The later half of my senior year has been quite the roller coaster -- problems of the heart, problems of the grade, problems of the future. And with it came problems of the mind, almost to the point of apathy.
Additionally: On March 16, 2014 at (around) 5:30PM, I received the worst phone call one could possibly have. My sister had passed away -- but more on that later.
Months have gone by, to which I had dedicated my thoughts to the pessimism that is within, leading me to countless scenarios that I never wanted to dwell on.
But what was originally an act of ignorance turned into yet another personal revelation.
As the ancient cliché goes, the world has never, is not, and will never revolve around me. Or my problems. Or yourself, or the next guy, for that matter.
We all go through the motions.
The Motions
I have always allowed my world to revolve around other people, my problems, and myself. I enslaved my loyalty to things that I believed would provide me a lifetime supply of happiness, ignoring the uncertainty of life itself. And well, if I couldn't have whatever it was then my future was, ironically, doomed.
I trusted in my own intuitions. I trusted in the intuitions of others.
Consequently, that never worked. I knew it could never work too. I allowed history to repeat itself until it would miraculously fall into place.
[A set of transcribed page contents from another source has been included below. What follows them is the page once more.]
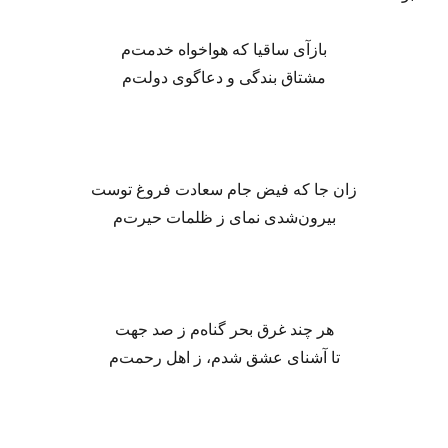
بازآی ساقیا که هواخواه خدمت‌م
مشتاق بندگی و دعاگوی دولت‌م
زان جا که فیض جام سعادت فروغ توست
بیرون‌شدی نمای ز ظلمات حیرت‌م
هر چند غرق بحر گناه‌م ز صد جهت
تا آشنای عشق شدم، ز اهل رحمت‌م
Now, imagine me reading a history book and criticizing the stupidity of some people.
Oh, the hypocrisy.
Reality
In a nutshell, happiness does not come from specific sources. It comes from the experiences that all those sources can bring, without imposing the belief that it is the only happiness you are ever going to find.
Like said, I disregarded the uncertainty of this world. I have always feared the term "uncertainty", until the realization that "uncertainty" didn't had to mean negative consequences.
Life goes on. There will be its ups and downs. Both are inevitable, yet both are necessary.
I say to myself, "Maybe I've just become a cynic? A pessimist?" I guess I got used to my old ways.
But that's beyond the point.
So yes,
The world I live in seemed a darker place. Of course, it did -- I had to understand that although it seemed to be, doesn't mean that it was.
Here's to the new doors, Monica(:
P.S. I understand it is agreed that this post is possibly already known and understood by you, dear reader. But I congratulate you for reading to the end of my rant. And for that, you deserve many medals.